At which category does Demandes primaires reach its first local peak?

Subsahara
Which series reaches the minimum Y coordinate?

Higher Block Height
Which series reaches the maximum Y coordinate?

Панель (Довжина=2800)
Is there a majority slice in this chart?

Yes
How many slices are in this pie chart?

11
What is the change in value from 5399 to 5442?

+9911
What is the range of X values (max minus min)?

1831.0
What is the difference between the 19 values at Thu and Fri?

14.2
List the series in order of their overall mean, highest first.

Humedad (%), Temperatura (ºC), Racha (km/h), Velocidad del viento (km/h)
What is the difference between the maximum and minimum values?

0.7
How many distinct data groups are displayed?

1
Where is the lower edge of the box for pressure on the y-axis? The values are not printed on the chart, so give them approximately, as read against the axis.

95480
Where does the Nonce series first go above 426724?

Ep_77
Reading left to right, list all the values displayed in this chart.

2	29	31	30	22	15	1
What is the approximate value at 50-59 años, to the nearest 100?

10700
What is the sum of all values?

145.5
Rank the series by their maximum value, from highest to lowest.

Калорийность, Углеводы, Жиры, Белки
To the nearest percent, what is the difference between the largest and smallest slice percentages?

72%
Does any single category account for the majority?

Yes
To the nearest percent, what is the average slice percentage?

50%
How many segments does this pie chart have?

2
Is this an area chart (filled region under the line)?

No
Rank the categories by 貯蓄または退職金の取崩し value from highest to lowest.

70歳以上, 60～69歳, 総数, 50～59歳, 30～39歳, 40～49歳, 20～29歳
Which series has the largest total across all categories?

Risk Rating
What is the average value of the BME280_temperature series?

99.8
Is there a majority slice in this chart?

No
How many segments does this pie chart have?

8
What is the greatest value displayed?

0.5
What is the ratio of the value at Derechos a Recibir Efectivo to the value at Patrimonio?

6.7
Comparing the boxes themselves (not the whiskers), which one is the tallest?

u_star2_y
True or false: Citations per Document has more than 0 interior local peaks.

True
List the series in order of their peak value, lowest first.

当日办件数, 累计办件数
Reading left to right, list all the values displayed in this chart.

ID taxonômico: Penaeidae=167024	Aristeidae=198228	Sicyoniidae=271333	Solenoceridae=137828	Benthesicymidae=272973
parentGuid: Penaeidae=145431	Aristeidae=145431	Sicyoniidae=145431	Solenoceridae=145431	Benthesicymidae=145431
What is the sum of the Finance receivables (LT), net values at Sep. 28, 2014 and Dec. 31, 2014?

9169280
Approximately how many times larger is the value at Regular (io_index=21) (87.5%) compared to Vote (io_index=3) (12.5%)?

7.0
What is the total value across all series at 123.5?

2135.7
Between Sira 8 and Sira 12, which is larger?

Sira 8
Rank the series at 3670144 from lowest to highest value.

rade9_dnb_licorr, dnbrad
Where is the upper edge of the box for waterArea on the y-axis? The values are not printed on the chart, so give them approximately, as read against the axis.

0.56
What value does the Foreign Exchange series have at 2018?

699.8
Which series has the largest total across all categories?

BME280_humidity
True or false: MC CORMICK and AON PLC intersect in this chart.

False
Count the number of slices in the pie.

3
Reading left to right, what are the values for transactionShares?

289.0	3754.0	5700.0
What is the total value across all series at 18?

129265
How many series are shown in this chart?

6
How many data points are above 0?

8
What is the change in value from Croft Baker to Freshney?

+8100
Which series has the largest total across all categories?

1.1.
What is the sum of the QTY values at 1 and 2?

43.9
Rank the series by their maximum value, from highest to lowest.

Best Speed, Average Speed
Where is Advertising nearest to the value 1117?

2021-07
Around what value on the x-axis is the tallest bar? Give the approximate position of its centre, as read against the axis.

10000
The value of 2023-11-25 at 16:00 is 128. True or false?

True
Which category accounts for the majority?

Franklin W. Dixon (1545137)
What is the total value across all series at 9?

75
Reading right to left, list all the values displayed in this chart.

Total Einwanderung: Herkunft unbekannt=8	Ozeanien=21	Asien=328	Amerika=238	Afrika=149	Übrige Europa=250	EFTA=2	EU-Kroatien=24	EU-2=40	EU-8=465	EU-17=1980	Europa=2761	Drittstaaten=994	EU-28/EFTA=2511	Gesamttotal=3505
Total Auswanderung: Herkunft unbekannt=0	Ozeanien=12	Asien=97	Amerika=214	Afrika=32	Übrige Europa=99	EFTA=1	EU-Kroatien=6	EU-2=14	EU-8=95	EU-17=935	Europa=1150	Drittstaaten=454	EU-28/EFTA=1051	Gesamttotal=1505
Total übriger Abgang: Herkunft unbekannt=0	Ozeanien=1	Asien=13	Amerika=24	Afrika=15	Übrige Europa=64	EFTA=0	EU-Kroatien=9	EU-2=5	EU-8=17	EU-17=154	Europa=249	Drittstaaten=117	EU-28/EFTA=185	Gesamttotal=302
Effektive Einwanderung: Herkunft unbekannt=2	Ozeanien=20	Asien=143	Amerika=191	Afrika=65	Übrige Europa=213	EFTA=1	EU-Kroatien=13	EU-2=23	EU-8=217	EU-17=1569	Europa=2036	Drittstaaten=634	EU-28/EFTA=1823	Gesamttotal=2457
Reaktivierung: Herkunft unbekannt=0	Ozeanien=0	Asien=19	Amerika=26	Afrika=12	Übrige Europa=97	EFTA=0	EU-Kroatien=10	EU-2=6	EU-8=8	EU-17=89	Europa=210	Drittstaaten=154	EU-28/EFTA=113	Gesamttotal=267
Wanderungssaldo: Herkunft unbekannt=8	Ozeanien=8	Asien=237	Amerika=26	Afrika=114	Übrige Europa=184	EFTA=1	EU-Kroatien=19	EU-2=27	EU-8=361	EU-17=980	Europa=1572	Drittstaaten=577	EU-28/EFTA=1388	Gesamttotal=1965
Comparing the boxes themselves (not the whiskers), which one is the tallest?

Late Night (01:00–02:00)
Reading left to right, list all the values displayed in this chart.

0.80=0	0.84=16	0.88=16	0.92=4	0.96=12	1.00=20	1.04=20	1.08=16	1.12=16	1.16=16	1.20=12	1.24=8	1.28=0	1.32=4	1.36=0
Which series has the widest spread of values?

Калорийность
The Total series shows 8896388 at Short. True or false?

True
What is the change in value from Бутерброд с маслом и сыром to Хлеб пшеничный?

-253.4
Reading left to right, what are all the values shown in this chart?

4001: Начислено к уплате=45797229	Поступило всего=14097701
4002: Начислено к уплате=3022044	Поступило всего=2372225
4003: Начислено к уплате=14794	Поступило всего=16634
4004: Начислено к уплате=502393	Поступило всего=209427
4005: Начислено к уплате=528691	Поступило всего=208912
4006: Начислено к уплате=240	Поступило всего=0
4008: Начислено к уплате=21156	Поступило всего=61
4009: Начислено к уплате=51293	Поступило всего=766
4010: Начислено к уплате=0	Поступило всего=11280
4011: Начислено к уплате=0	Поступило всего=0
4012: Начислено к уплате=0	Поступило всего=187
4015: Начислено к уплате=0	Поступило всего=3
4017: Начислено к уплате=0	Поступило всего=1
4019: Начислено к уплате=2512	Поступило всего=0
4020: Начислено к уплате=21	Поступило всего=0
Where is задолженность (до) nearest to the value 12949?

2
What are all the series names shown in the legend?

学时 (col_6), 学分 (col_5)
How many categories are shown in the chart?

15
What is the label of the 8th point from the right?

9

= = = = =

▶ TO DO
Which lines of the material above contain the string "Benthesicymidae"? Select each of them in full, treating uppercase and lowercase letters as different.

▶ WRITTEN SOLUTION
ID taxonômico: Penaeidae=167024	Aristeidae=198228	Sicyoniidae=271333	Solenoceridae=137828	Benthesicymidae=272973
parentGuid: Penaeidae=145431	Aristeidae=145431	Sicyoniidae=145431	Solenoceridae=145431	Benthesicymidae=145431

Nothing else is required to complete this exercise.